● **EXCERPTED TEXT**:
It is hard to argue that this subtext is by design. The reason that the rampages in Taken and Man on Fire come to an end is because they are movies. They have a finite run-time. They are stories that end after two hours. Frank Castle was not allowed to continue brutally murdering criminals as some biting piece of social commentary; his rampage continuity in perpetuity because the character has sold well enough to remain in print. Nevertheless, later writers have embraced and incorporated the subtext of that aspect of the character and used it to develop Frank Castle.

Ashes to ashes…
Understandably, live action adaptations of the character are wary of the implications of this approach. After all, following the character through to his logical comic book conclusion runs the risk of making audiences uncomfortable and unsettled. Both of the films titled The Punisher tend to focus on the death of the Castle family, linking Frank’s violence to their loss in a manner not unlike the kidnapping of Kim in Taken or the supposed murder of Lupita in Man on Fire.
However, it is disappointing to see the second season of Daredevil fixate on the loss of the Castle family in such a way, to the exclusion of all the more interesting questions about Frank Castle. Part of this is undoubtedly down to the structural desire to see the entire season as a thirteen-episode origin for Frank Castle, but at least some of it is down to concerns about making the audience feel uncomfortable. Pushing Frank past the pop psychology origin of “vengeful husband and father” leads to more interesting places, but not easy answers.

Scarred tissue that I wish you saw…
This, in a nutshell, is the problem with the trial of Frank Castle. The Punisher is certainly an interesting enough character that the show could spend at least half a season trying to unravel and explore his psychology, if it were willing to push back the comfort blanket that is the loss of his family. Frank Castle raises all sorts of difficult questions about violence in contemporary society, particularly in a social context where even state-sanctioned lethal force finds itself under increased scrutiny and interrogation.
The second season of Daredevil exists in the wake of real-life gun-totting vigilantes like Bernie Goetz or George Zimmerman. While the teaser to Semper Fidelis explicitly acknowledges the former, the show seems wary of that implication. It suggests a reluctance to embrace Frank Castle for what the character is. Frank Castle is in many ways the ultimate expression of morally righteous violence in contemporary culture. Even played straight and serious, Frank Castle is a wry commentary on a world gone made; the ultimate straight man in a black comedy.

A close shave with justice…
In keeping with that theme of morally righteous violence, it has been suggested that Frank Castle was driven as much by his experiences in the army as by the loss of his family. This interpretation dates back to the eighties, with Frank Castle’s secondary books even titled “War Zone” or “War Journal.” However, it owes a considerable debt to Garth Ennis, who filtered his own love of war comics into the character and wrote Born as a Punisher origin story that ended with the character’s return to Vietnam as opposed to the murder of the Castle family.

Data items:
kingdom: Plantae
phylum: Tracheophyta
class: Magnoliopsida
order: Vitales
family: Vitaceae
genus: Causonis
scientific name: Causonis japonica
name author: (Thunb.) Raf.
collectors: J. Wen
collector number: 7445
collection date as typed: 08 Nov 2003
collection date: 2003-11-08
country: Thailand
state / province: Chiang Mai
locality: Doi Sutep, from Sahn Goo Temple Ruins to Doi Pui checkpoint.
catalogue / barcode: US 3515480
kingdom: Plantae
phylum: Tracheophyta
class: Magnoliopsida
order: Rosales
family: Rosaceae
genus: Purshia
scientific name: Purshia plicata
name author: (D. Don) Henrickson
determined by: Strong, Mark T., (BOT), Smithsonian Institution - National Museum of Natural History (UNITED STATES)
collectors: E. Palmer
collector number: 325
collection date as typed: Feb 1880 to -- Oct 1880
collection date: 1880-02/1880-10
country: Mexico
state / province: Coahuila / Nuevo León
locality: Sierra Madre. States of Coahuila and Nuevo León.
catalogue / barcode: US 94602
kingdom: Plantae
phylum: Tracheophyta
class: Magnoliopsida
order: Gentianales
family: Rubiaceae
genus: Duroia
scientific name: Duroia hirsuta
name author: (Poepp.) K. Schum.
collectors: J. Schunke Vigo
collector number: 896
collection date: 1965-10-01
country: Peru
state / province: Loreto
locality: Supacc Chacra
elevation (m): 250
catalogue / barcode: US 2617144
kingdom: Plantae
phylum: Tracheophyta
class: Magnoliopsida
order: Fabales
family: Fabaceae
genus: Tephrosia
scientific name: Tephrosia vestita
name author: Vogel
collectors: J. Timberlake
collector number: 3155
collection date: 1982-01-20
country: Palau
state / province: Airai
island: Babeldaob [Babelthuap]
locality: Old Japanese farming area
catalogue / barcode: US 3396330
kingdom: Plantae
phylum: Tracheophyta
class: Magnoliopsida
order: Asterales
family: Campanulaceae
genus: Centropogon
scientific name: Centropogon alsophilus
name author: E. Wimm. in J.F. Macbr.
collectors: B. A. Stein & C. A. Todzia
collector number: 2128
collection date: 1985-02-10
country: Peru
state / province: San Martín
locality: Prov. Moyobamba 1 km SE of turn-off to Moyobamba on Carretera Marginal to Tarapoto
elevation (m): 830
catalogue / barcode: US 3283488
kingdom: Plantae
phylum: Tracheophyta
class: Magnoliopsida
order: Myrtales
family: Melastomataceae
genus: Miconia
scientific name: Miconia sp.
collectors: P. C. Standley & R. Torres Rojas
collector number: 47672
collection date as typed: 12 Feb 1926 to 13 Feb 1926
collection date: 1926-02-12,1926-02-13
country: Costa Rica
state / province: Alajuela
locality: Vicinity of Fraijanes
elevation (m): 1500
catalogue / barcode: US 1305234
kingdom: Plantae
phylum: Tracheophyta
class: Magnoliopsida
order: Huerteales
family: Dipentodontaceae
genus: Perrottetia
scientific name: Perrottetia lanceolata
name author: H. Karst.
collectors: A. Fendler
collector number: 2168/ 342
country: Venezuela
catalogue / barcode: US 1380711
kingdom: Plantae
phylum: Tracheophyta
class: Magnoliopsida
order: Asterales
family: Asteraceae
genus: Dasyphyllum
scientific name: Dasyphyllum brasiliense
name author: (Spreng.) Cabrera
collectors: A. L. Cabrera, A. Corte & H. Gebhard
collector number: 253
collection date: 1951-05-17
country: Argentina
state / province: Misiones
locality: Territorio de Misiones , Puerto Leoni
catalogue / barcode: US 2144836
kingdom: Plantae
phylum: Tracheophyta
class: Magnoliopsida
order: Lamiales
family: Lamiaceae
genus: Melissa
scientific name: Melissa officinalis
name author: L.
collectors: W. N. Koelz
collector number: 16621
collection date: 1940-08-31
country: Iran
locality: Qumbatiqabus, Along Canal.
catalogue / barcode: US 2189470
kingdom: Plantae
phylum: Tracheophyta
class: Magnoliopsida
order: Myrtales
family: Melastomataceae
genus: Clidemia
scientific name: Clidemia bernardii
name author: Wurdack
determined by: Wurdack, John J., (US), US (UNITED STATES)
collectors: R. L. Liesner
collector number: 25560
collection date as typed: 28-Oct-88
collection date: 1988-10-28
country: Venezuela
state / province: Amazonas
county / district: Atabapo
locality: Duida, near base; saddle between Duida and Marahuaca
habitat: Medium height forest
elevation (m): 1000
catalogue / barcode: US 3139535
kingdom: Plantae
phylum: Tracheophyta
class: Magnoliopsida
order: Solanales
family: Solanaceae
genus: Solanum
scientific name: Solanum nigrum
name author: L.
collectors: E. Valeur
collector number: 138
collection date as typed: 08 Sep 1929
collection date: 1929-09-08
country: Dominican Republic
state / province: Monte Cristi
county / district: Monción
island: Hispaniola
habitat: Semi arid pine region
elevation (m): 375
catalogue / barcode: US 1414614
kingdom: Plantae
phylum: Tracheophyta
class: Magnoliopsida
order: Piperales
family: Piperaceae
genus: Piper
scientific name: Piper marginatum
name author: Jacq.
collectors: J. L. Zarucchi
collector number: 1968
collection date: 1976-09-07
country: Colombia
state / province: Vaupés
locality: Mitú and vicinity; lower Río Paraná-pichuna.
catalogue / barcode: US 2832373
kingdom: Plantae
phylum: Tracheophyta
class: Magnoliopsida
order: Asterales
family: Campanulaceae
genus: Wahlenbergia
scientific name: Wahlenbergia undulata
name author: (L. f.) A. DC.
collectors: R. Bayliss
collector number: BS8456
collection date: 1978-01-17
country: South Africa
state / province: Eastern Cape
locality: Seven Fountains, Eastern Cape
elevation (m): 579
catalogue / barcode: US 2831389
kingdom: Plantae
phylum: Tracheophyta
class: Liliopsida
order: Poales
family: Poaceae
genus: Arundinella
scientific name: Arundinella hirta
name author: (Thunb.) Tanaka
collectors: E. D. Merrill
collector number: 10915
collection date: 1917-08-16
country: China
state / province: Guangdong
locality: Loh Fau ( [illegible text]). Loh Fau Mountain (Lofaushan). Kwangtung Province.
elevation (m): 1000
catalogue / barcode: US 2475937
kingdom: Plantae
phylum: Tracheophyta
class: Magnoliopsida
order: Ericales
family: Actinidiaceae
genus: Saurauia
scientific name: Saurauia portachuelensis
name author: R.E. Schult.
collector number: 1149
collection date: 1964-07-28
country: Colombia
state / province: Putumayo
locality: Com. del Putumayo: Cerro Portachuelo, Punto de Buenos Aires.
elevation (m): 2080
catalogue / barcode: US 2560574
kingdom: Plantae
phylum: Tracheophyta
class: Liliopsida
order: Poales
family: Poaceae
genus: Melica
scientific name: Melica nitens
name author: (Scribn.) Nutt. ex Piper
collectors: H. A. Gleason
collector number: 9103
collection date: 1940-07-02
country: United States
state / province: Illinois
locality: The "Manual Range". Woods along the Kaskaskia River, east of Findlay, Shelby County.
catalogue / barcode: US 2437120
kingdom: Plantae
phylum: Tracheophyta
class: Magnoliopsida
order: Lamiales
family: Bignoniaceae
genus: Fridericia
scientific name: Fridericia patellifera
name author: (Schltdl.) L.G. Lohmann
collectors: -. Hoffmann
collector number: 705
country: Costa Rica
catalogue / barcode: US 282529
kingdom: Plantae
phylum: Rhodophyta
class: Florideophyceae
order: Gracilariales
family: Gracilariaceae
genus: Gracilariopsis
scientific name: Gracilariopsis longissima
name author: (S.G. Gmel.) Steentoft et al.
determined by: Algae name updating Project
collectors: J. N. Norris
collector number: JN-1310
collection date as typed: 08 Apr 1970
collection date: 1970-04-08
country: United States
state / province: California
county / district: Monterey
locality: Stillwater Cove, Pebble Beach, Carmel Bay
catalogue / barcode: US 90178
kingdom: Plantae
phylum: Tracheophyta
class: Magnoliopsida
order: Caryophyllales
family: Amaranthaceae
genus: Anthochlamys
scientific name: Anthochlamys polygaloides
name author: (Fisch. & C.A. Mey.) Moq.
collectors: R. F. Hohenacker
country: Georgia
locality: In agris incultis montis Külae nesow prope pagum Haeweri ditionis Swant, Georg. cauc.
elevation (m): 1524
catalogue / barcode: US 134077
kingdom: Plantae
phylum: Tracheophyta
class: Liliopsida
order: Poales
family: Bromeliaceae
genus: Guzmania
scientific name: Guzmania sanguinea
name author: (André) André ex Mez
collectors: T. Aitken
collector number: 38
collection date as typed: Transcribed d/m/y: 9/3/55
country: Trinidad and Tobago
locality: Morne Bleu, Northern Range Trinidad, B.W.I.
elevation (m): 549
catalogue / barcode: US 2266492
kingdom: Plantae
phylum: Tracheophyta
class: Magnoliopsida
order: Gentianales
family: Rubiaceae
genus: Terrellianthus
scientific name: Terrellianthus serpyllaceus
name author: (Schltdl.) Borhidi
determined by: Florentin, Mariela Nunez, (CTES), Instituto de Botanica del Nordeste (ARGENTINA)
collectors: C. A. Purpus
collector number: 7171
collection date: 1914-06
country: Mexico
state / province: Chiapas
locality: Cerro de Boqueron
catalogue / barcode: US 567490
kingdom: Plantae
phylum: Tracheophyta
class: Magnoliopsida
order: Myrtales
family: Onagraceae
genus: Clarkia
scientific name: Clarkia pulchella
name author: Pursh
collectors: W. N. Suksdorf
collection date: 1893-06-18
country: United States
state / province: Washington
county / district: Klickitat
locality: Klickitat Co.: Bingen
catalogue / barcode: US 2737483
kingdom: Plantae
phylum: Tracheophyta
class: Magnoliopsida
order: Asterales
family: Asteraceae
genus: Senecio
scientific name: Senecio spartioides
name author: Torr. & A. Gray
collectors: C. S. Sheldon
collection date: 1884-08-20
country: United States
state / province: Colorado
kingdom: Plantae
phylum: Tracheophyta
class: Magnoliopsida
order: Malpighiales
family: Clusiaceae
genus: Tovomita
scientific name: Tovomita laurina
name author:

● **TASK LIST**:
1. Using the excerpt on Frank Castle, decide whether each statement agrees with the text: (a) both films titled The Punisher tend to focus on the death of the Castle family; (b) Born ended with the murder of the Castle family; (c) the interpretation of Frank Castle as driven by his army experiences dates back to the eighties. Answer yes or no for each, quoting the deciding words.
2. According to the excerpt on Frank Castle, why do the rampages in Taken and Man on Fire come to an end? Answer in one to three sentences.
3. In the excerpt on Frank Castle, who filtered his own love of war comics into the character?

● **ANSWER SECTION**:
1.
(a) Yes: "Both of the films titled The Punisher tend to focus on the death of the Castle family"
(b) No: "ended with the character’s return to Vietnam as opposed to the murder of the Castle family"
(c) Yes: "This interpretation dates back to the eighties"

2. They end because they are movies with a finite run-time. They are stories that end after two hours.

3. Garth Ennis.